= Touch FM =

British radio network

The Touch FM network was a group of Independent Local Radio stations owned by Quidem. The network included stations in Coventry, South Staffordshire, Warwick, Stratford-upon-Avon, Nuneaton & Hinckley, Loughborough, Banbury and Rugby.
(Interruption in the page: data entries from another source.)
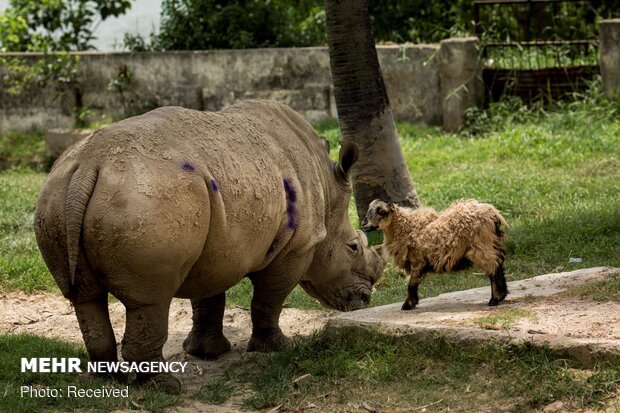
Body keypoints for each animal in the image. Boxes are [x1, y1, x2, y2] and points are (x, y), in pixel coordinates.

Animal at [358, 199, 508, 308]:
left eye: (381, 211)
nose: (364, 224)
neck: (406, 226)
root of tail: (493, 213)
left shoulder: (418, 260)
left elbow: (411, 284)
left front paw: (408, 304)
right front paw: (411, 303)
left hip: (482, 247)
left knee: (493, 269)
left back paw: (494, 300)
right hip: (491, 245)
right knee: (499, 266)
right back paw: (502, 295)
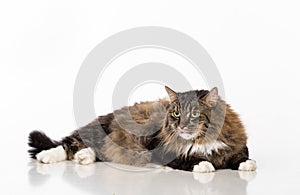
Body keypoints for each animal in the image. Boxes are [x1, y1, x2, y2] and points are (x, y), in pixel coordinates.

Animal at [28, 86, 255, 173]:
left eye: (194, 114)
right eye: (175, 114)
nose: (181, 126)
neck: (201, 140)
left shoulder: (236, 146)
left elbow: (241, 156)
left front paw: (247, 164)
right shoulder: (165, 151)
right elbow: (191, 159)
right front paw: (204, 164)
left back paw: (83, 157)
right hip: (99, 130)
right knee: (67, 143)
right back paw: (46, 156)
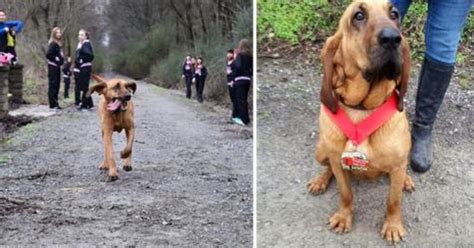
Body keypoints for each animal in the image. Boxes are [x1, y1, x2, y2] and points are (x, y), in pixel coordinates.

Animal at [308, 0, 414, 244]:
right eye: (358, 15)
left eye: (394, 14)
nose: (393, 38)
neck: (362, 108)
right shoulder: (337, 160)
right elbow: (345, 193)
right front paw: (343, 217)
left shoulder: (397, 164)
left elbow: (393, 201)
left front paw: (393, 226)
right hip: (321, 150)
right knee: (327, 168)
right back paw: (320, 180)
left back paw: (406, 179)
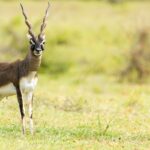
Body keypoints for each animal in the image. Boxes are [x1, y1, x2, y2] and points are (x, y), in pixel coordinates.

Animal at [0, 2, 49, 134]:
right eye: (31, 41)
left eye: (43, 42)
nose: (38, 50)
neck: (27, 70)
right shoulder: (19, 90)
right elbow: (22, 112)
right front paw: (23, 133)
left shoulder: (31, 91)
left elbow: (30, 113)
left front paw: (32, 134)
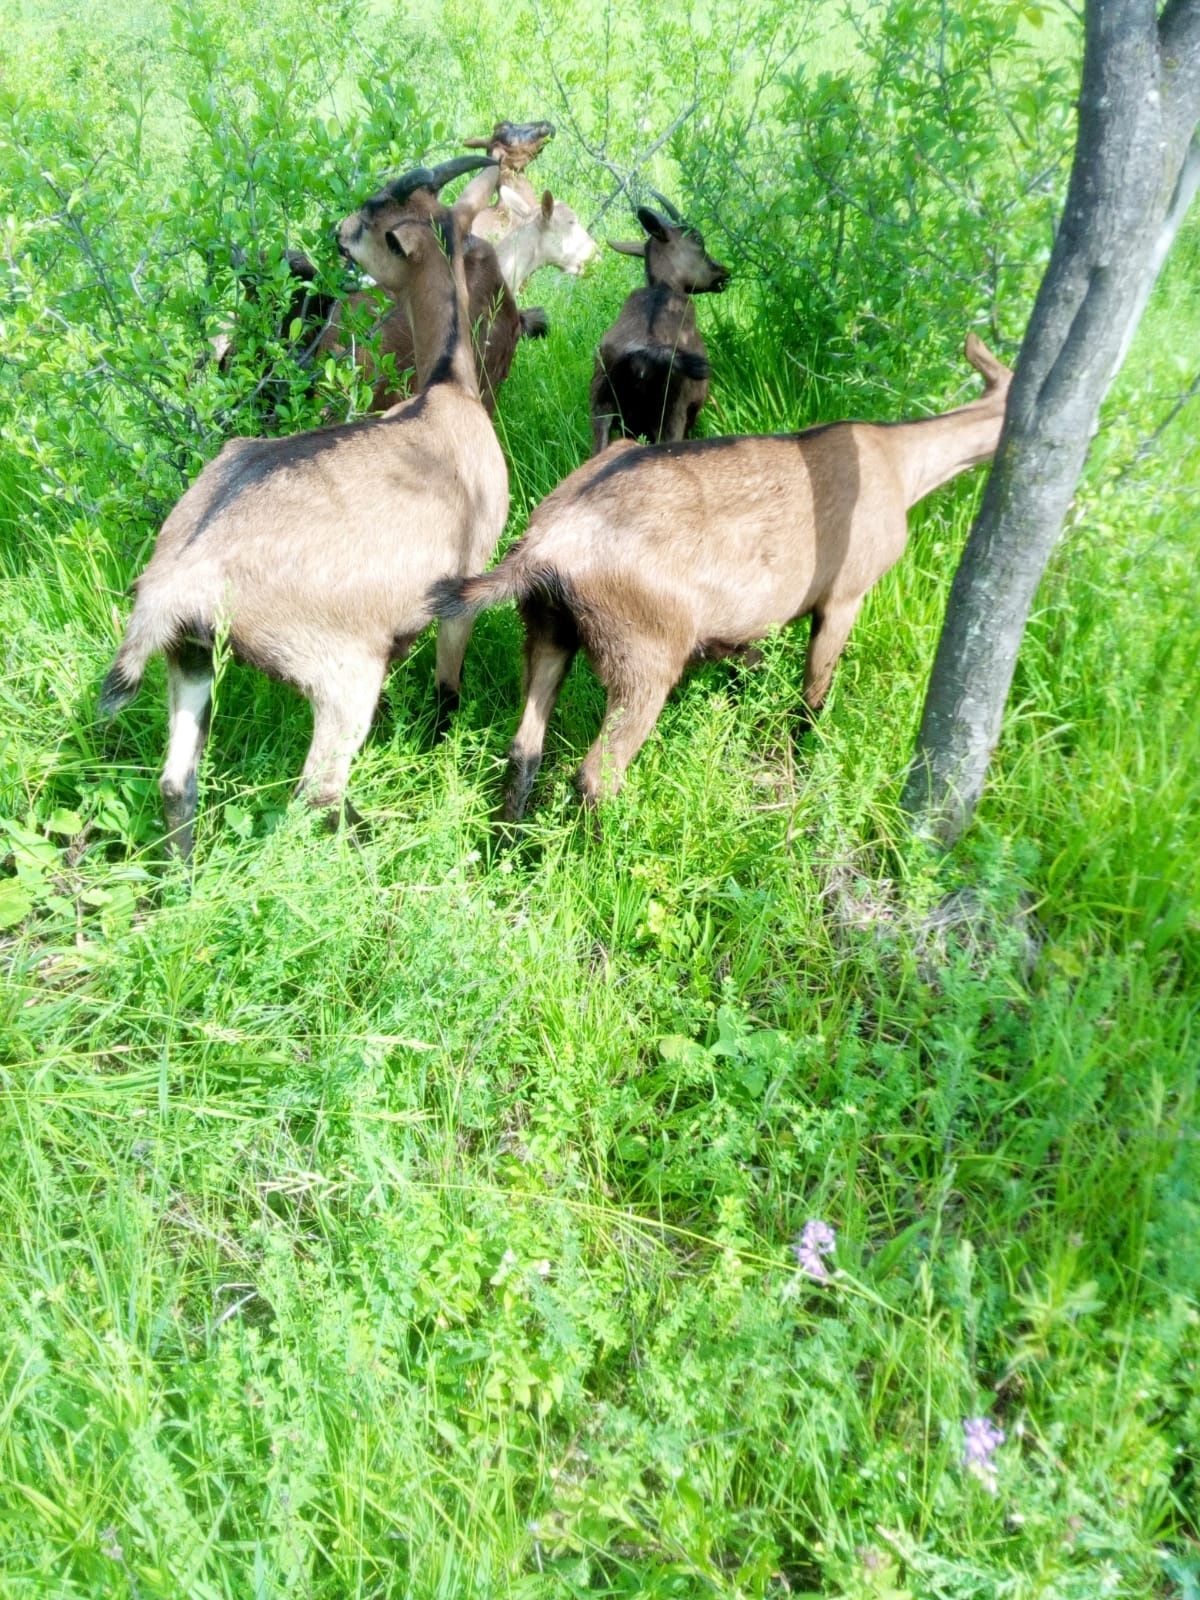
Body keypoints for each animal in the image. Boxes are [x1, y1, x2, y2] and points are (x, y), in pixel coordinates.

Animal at [103, 159, 512, 864]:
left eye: (371, 216)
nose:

The network of stations are listed below.
- Touch FM (Coventry), formerly Kix 96
- Touch FM (Stratford-upon-Avon), formerly The Bear 102
- Touch FM (Warwick)
- Touch FM (Burton, Lichfield and Tamworth), formerly Centre FM
- 107.1 Rugby FM
- Banbury Sound, formerly Touch FM 107.6

Oak FM, which served the Hinckley, Nuneaton and Loughborough areas, was formerly owned by the Lincs FM Group until 2012, when it was acquired by Quidem. Oak FM and Touch FM (Burton, Lichfield and Tamworth) broadcast from a studio centre in Coalville, Leicestershire. Oak FM was sold to ATR Media in 2015 and later ceased broadcasting in July 2016 after running into financial difficulties.

All of Quidem's stations were broadcast from a studio in Honiley, near Kenilworth in Warwickshire.

==Station rebrands==

In September 2019, Quidem announced it had entered a brand licensing agreement with Global, citing financial losses. Two months later, following permission from regulator, Ofcom to change the station's format, it was confirmed that Quidem's stations would merge and launch as Capital Mid-Counties on 2 December 2019.

The Touch FM stations, Rugby FM and Banbury Sound ceased broadcasting at 7pm on Friday 29 November 2019.